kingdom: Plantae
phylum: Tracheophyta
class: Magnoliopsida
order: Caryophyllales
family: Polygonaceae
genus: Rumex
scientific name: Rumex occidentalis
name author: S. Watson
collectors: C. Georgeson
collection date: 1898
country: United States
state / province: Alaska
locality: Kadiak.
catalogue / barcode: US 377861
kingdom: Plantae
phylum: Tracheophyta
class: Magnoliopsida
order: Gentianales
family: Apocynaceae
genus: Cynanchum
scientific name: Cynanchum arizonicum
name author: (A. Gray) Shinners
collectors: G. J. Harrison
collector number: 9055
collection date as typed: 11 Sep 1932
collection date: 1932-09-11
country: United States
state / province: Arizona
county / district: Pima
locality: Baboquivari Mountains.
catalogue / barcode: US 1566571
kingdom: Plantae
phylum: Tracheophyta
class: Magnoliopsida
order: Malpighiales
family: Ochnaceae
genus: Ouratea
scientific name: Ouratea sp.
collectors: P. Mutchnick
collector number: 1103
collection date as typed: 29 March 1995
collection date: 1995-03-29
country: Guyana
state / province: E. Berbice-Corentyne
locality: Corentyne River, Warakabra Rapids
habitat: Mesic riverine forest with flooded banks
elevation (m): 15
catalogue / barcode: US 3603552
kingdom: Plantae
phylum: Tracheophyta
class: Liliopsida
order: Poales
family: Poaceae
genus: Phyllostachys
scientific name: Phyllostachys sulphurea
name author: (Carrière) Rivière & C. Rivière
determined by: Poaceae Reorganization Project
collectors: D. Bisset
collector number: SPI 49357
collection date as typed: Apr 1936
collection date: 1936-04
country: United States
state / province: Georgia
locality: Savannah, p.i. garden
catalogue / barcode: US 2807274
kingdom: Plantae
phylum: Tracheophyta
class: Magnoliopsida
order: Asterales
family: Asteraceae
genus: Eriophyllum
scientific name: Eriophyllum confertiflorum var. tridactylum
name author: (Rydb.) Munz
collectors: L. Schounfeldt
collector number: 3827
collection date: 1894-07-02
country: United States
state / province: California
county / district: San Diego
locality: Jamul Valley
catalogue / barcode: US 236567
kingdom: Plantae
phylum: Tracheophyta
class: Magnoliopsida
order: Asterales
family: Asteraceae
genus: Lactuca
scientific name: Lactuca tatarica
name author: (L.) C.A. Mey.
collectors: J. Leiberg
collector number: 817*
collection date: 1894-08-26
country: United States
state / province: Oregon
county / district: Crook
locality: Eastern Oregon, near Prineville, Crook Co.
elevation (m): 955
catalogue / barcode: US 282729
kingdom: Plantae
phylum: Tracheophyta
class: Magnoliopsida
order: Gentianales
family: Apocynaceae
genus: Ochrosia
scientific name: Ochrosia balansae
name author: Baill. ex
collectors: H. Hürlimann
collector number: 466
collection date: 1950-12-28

----

Written instruction ::
Give the entries above as a Markdown table with the columns "No." and "Entry line", counting from the start of the entries up to and including the line with "locality: Corentyne River, Warakabra Rapids". Leave out blank lines.

The answer ::
| No. | Entry line |
|---|---|
| 1 | kingdom: Plantae |
| 2 | phylum: Tracheophyta |
| 3 | class: Magnoliopsida |
| 4 | order: Caryophyllales |
| 5 | family: Polygonaceae |
| 6 | genus: Rumex |
| 7 | scientific name: Rumex occidentalis |
| 8 | name author: S. Watson |
| 9 | collectors: C. Georgeson |
| 10 | collection date: 1898 |
| 11 | country: United States |
| 12 | state / province: Alaska |
| 13 | locality: Kadiak. |
| 14 | catalogue / barcode: US 377861 |
| 15 | kingdom: Plantae |
| 16 | phylum: Tracheophyta |
| 17 | class: Magnoliopsida |
| 18 | order: Gentianales |
| 19 | family: Apocynaceae |
| 20 | genus: Cynanchum |
| 21 | scientific name: Cynanchum arizonicum |
| 22 | name author: (A. Gray) Shinners |
| 23 | collectors: G. J. Harrison |
| 24 | collector number: 9055 |
| 25 | collection date as typed: 11 Sep 1932 |
| 26 | collection date: 1932-09-11 |
| 27 | country: United States |
| 28 | state / province: Arizona |
| 29 | county / district: Pima |
| 30 | locality: Baboquivari Mountains. |
| 31 | catalogue / barcode: US 1566571 |
| 32 | kingdom: Plantae |
| 33 | phylum: Tracheophyta |
| 34 | class: Magnoliopsida |
| 35 | order: Malpighiales |
| 36 | family: Ochnaceae |
| 37 | genus: Ouratea |
| 38 | scientific name: Ouratea sp. |
| 39 | collectors: P. Mutchnick |
| 40 | collector number: 1103 |
| 41 | collection date as typed: 29 March 1995 |
| 42 | collection date: 1995-03-29 |
| 43 | country: Guyana |
| 44 | state / province: E. Berbice-Corentyne |
| 45 | locality: Corentyne River, Warakabra Rapids |